MPs' expenses scandal will define the next election
Ed Miliband, now established as Cabinet’s Mr Clean, has just put on an admirable show of optimism on Marr. He reckons it’s been a bad couple of weeks but come the election people will have forgotten about expenses and will vote instead on the ‘big issues’, namely the economy. Not in the part of rural England where I am, where they are reaching for their pitchforks and coils of stout rope. No 10 clearly still holds to the hope that recovery will save Gordon Brown from what this morning’s polls suggest is going to be a night of fearsome retribution when voting comes. Mr Miliband tried hard to suggest that the revelations in the Telegraph are in some way incomplete and ‘partial accounts’. He said: ‘I don’t think we should judge individuals.’
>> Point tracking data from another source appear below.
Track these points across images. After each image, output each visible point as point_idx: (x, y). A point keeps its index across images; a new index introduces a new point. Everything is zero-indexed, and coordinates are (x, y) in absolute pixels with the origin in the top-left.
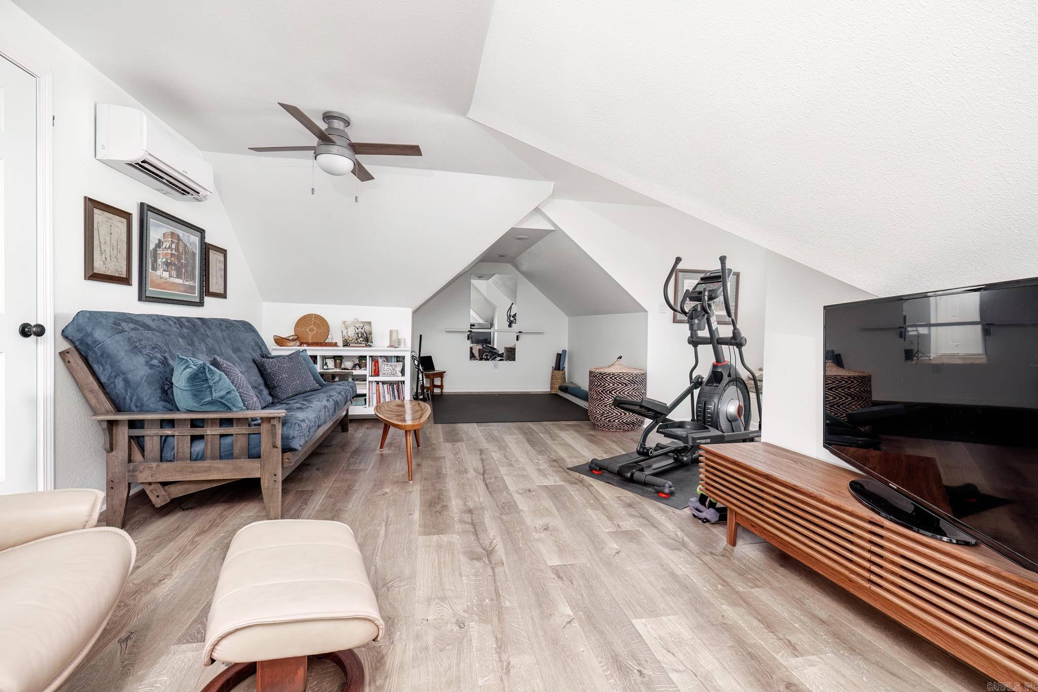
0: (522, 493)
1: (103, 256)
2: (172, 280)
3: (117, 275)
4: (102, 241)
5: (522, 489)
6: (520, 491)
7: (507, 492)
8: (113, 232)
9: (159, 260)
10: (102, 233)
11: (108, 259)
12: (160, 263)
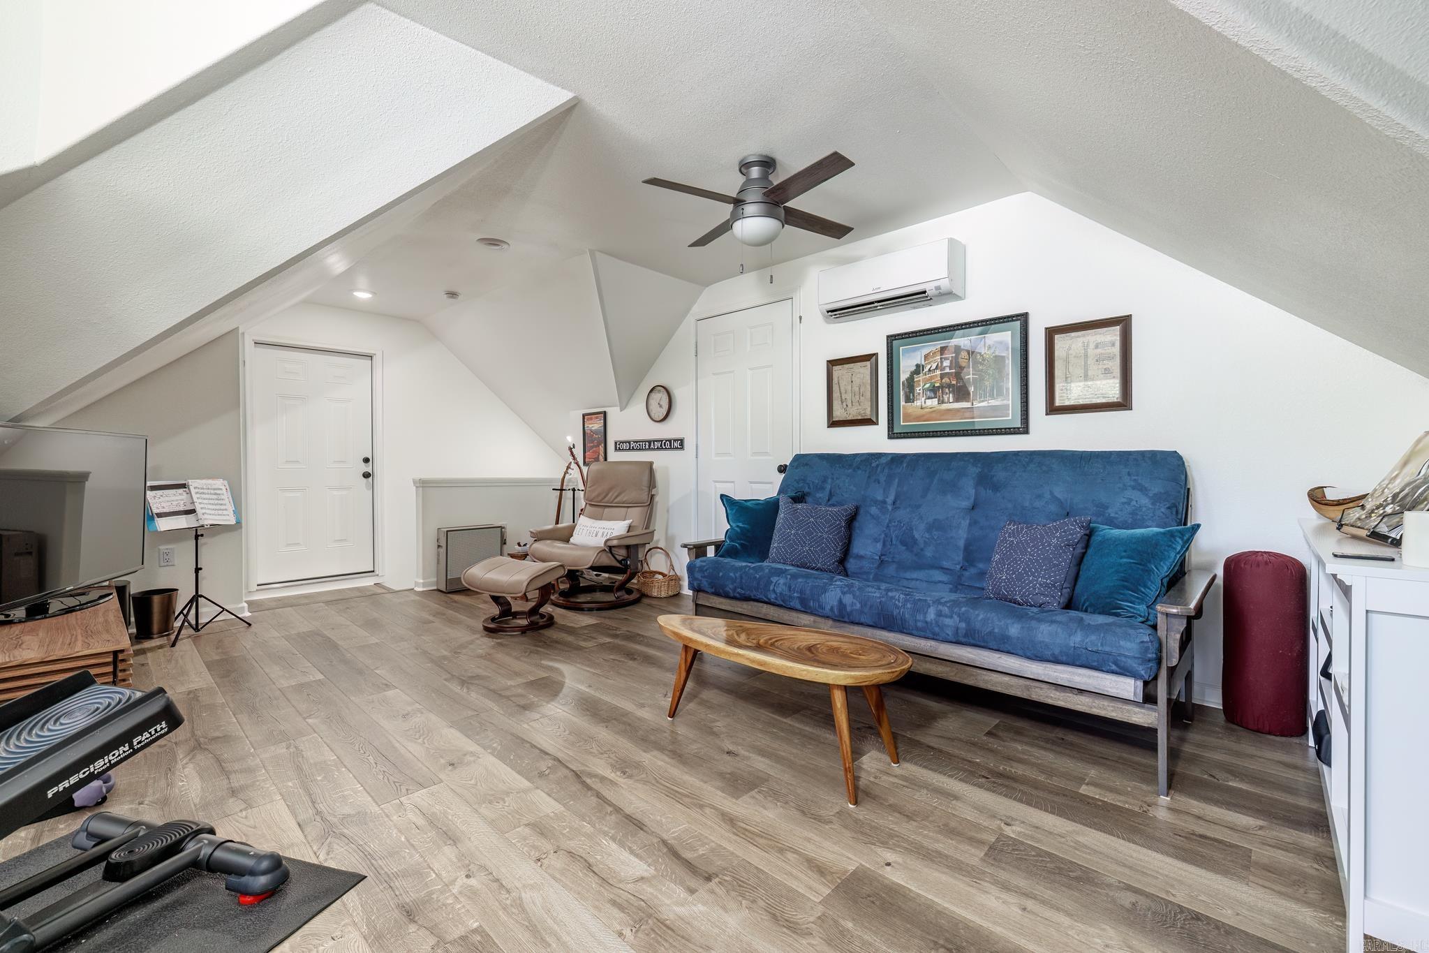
0: (465, 755)
1: (844, 404)
2: (944, 406)
3: (860, 418)
4: (843, 391)
5: (468, 764)
6: (472, 759)
7: (495, 749)
8: (854, 380)
9: (918, 389)
10: (843, 384)
11: (850, 405)
12: (921, 391)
His restraint is admirable but wrong. Judgement is precisely what is needed, and it is tempting to begin wondering if an early election is the solution, to clean out the place and give a mandate for change to those MPs – and they do exist – who have not abused the system and have been arguing for reform. Liam Fox was less willing to give wayward colleagues the benefit of the doubt by telling the same programme that it was up to individuals to explain themselves. His point about the danger that this will sap public confidence in politics reinforces my sense that an early election will become the rallying cry of reformers.